Anonymous No.106228558 >>106228642
>>106228529
You are welcome to point out where it's written. You've taken two screenshots with underlined text already, go ahead and show the class where it says Monty will always pick a goat. Within the problem, this time.
Anonymous No.106228580
>>106227140 (OP)
Think about it like this image u have 10000 doors, and u pick one, now the commentary asks u if u want this specific door and asks u to choose, what's more likely u having picked the 1/10000 or this other door and remember u can only win or lose
Anonymous No.106228642 >>106228668
>>106228558
Rajeeb, I've already underlined it in the original American Statistician article from 1975 where the problem was introduced for the first time: >>106228406.

Monty does not open the winning box. It says so here and everywhere else clear as day.

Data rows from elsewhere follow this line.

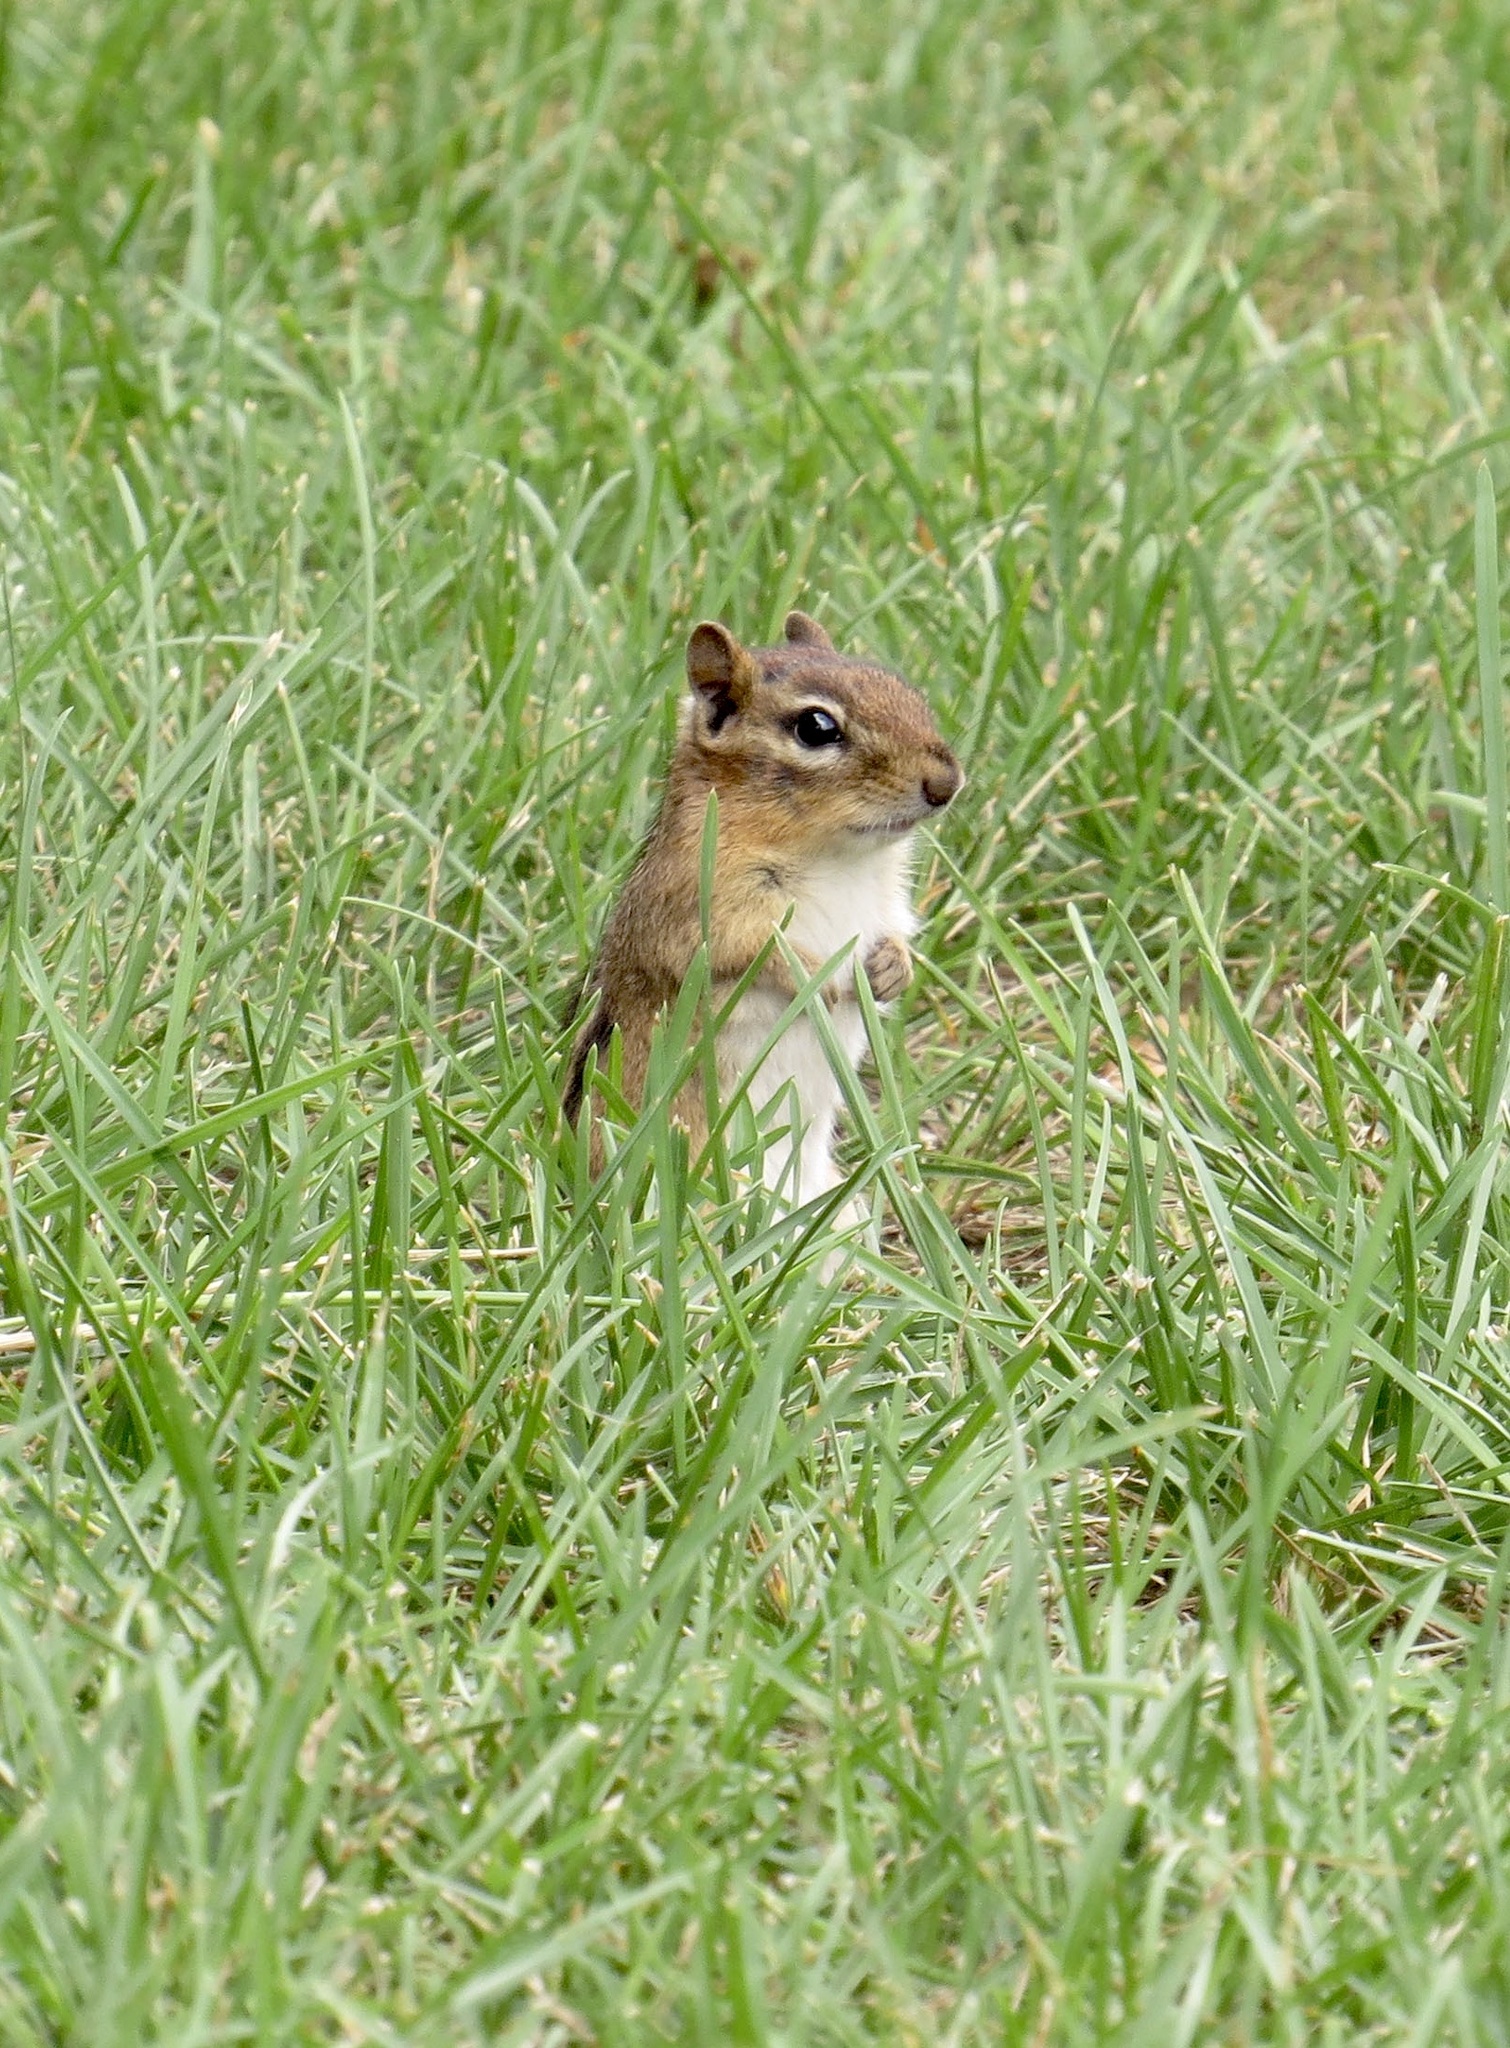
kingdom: Animalia
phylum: Chordata
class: Mammalia
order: Rodentia
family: Sciuridae
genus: Tamias
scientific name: Tamias striatus
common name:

I don't know why you're being a fucking retard but maybe it's just an indian thing. Anyway I'm out, good luck to you and your curry nation.
Anonymous No.106228668
>>106228642
>Within the problem, this time.
It's amazing how incompetent you are
Anonymous No.106228906
What I like the most about these problems is how many different reasonings people come up with.

To me, it boils down to:
>there's more goats, so you had more chance of picking a goat at random
if your original choice is more likely to be a shit choice, then, of course, you should swap it

It's the same exact thing with the silver and gold balls in boxes, but even more confusing, because people assume that picking an all-silver box *never* happens because the question talks about a single instance where it didn't happen.
Anonymous No.106228984
>>106228292
"I'm not into cars. I could use a goat though."